Statewide, students in each county showed intellectual gains in math, language arts, history and biology, according to a news release from the Mississippi Department of Education.
“More students scored proficient and advanced at every grade level on the MCT2 and on the SATP2,” the press release stated.
The MCT2 test, which is given to elementary school students, is a way that Mississippi educators get an early grasp on what will make for successful high school students.
Ranking levels
Depending on the percentage of correct answers on the test, students’ results are ranked as advanced, proficient, basic or minimal.
Curriculum and testing director for Lincoln County Schools Richelle Ratcliff said one of the MDE’s new policies is that students scoring minimal in the third and seventh grades are required to have intervention from a teacher response team.
“The goal is to intervene early,” Ratcliff said, “to close the gap. The earlier in a child’s learning that we intervene – the better.”

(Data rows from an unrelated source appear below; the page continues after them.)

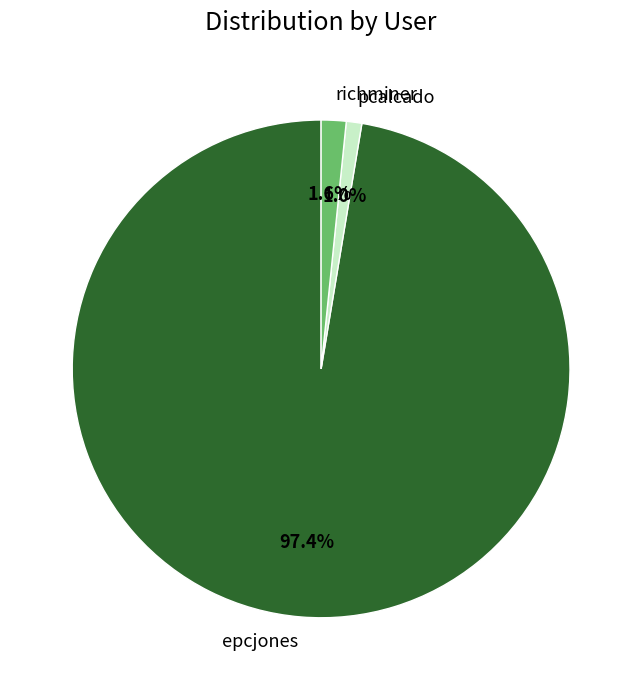

To the nearest percent, what percentage of the pie is pcalcado?

1%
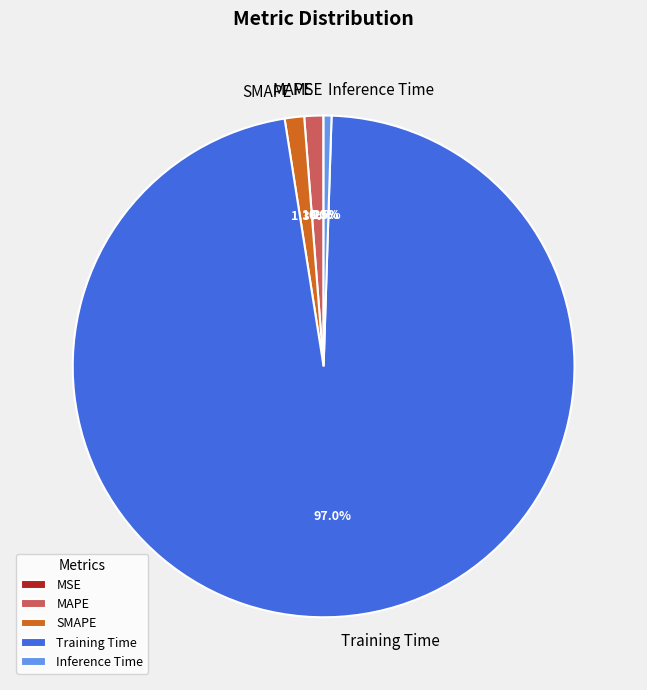

Is there a majority slice in this chart?

Yes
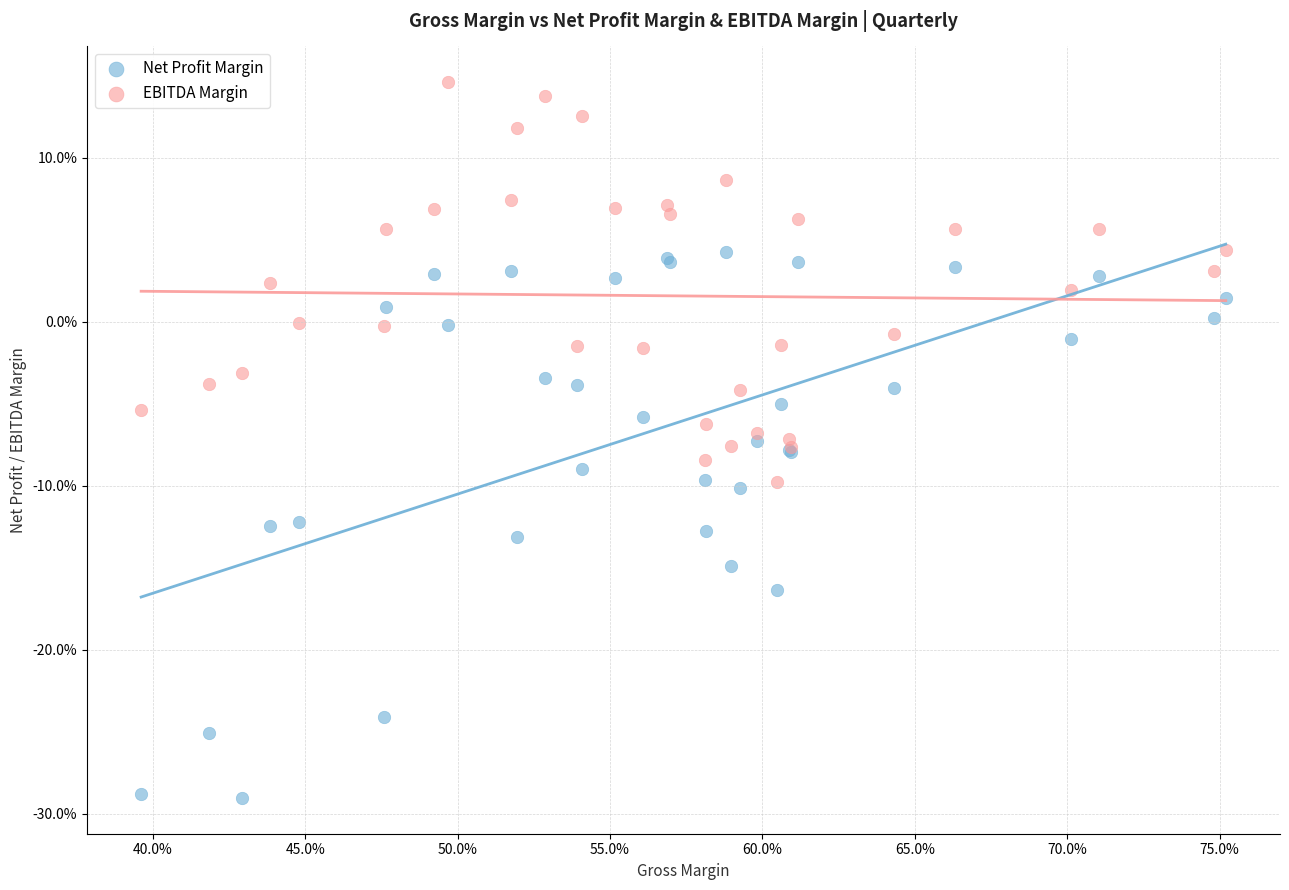

What are all the series names shown in the legend?

Net Profit Margin, EBITDA Margin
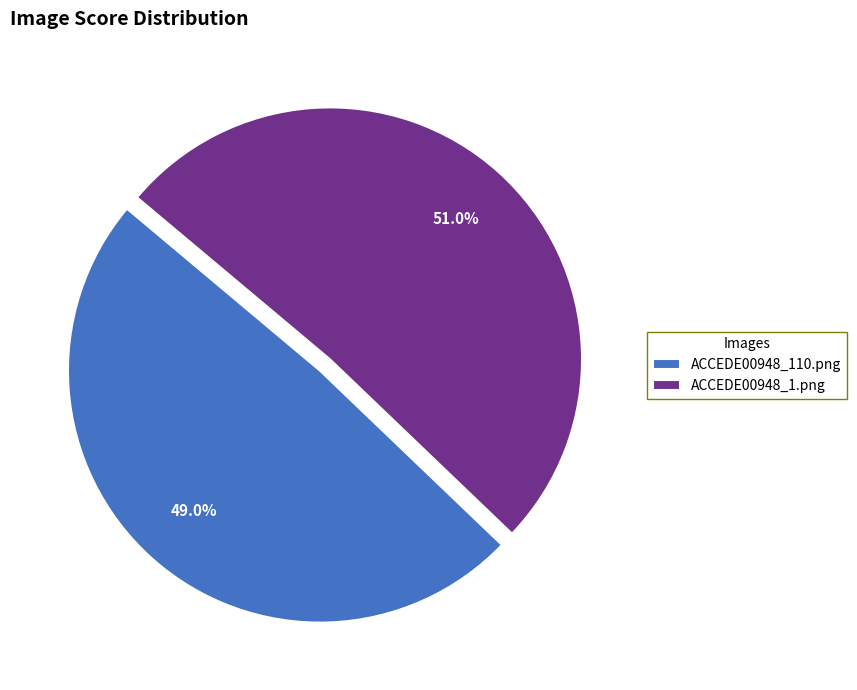

Count the number of slices in the pie.

2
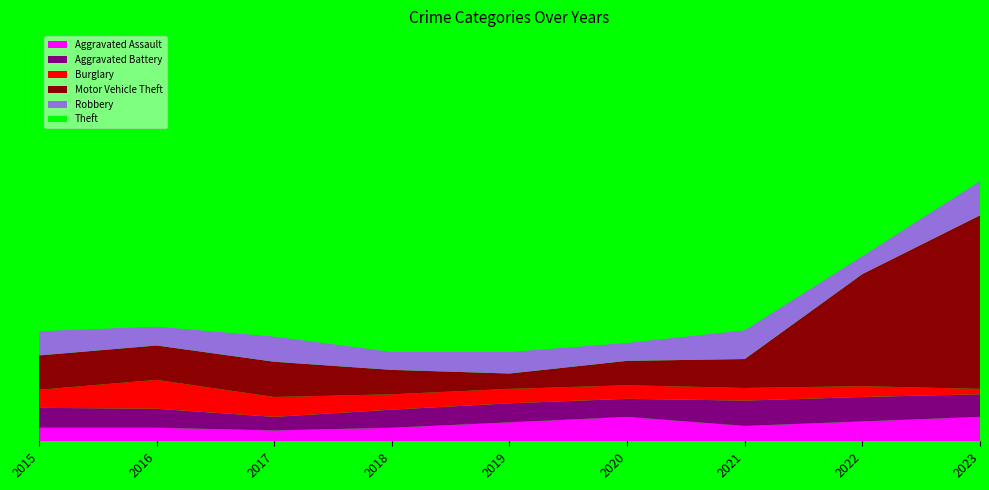

Reading left to right, extract all data points from this chart.

Aggravated Assault: 2015=15	2016=15	2017=12	2018=15	2019=21	2020=27	2021=17	2022=22	2023=27
Aggravated Battery: 2015=22	2016=21	2017=15	2018=20	2019=21	2020=20	2021=28	2022=27	2023=25
Burglary: 2015=20	2016=32	2017=22	2018=17	2019=16	2020=15	2021=14	2022=12	2023=6
Motor Vehicle Theft: 2015=38	2016=38	2017=39	2018=27	2019=17	2020=27	2021=32	2022=124	2023=192
Robbery: 2015=27	2016=21	2017=28	2018=20	2019=24	2020=20	2021=32	2022=20	2023=38
Theft: 2015=135	2016=190	2017=143	2018=131	2019=126	2020=97	2021=91	2022=127	2023=144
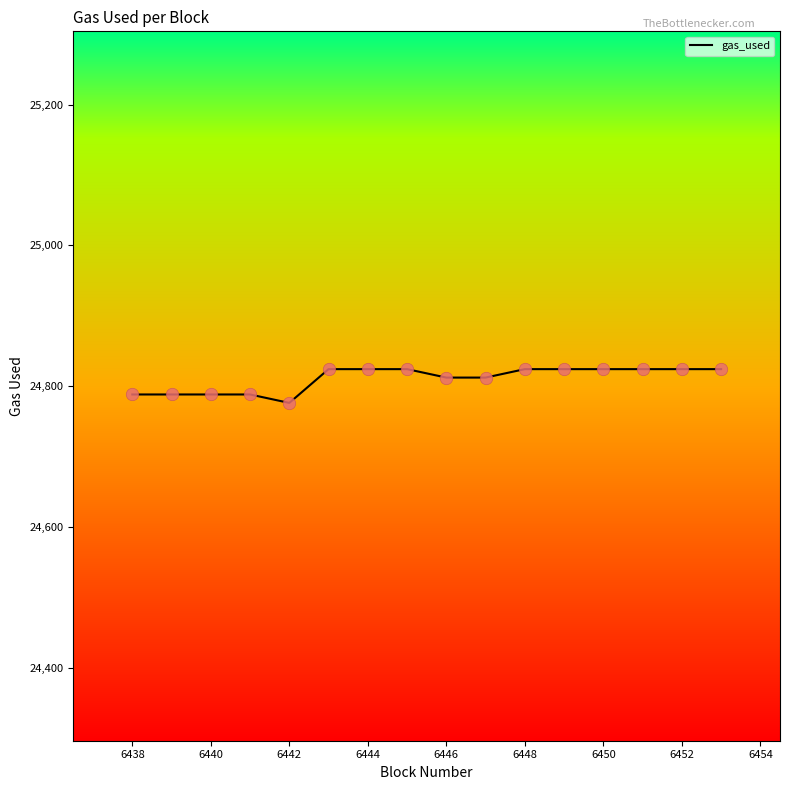

What is the minimum value shown in the chart?

24776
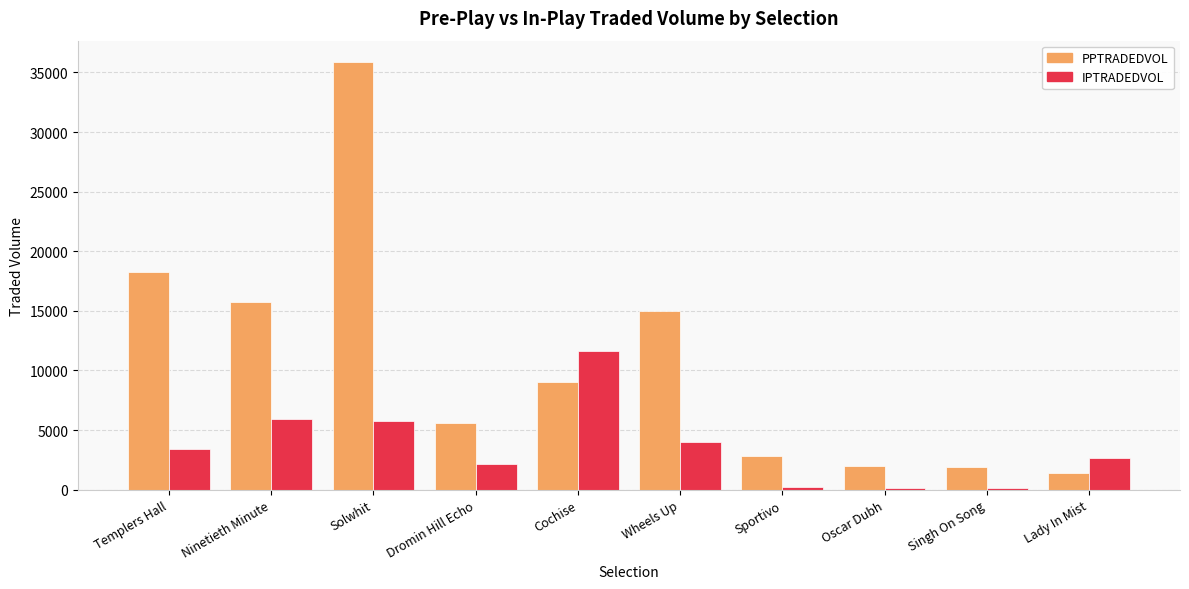

What is the sum of all PPTRADEDVOL values?

107715.4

She said students scoring minimal go through academic counseling and tutoring. Their weaknesses and strengths are identified, and a strategy for the student to gain in competence is put in place.
MCT2 scores
This year, only 6.8 percent of the county’s seventh graders scored at the minimal level on the MCT2 and will take remedial courses in language arts, while 15.8 percent of the city’s seventh graders scored at the minimal level and will take the remedial courses. Statewide, 11.6 percent of seventh-graders scored minimal.
In seventh-grade math, the county and city schools are even in the percentages that scored minimal and will take remedial math courses – 11 percent. Both the city and county surpassed the statewide average, which was 14.9 percent scoring minimal in math.
In the county schools, 8.2 percent of third graders scored minimal in math while 9 percent the city’s third graders scored minimal and ran almost dead even with the state level of 8.9 percent.
Accountability grades
Ratcliff explained that showing growth as all the schools have done this year in student test scores from one year to the next is an important factor in the upcoming accountability grades schools will be receiving on Sept. 16.
Brister said he is confident about the upcoming accountability grades.
“I think we are going to do well,” he said. “I think we can always improve, but we’ve done well – preliminary results show that we did really well.”
Results from the two state tests, MCT2 and SATP2, are tools used by the education department to gain a clear vision of where Mississippi students stand in the current national landscape of education and where they may stand in the future industrial and technological landscape, too.
The recent improvements on the tests statewide follow several years of policies and strategies that come from the state level down to the classroom. School boards and school administrators have been putting their heads together after testing each year and deciding on the best curriculum needed in their classroom to prepare them for the tests.
The MDE designed these testing programs to inform educators and parents of how successful they can expect students to be as they move into the next grade level and to measure the success of high school graduates when entering a community college, a university, a technical training center or on-the-job training.
In fact, the MDE is confident enough in these measures that any high school student not passing the SATP2 will not be allowed to graduate, regardless of their letter grades in the teachers’ grade book.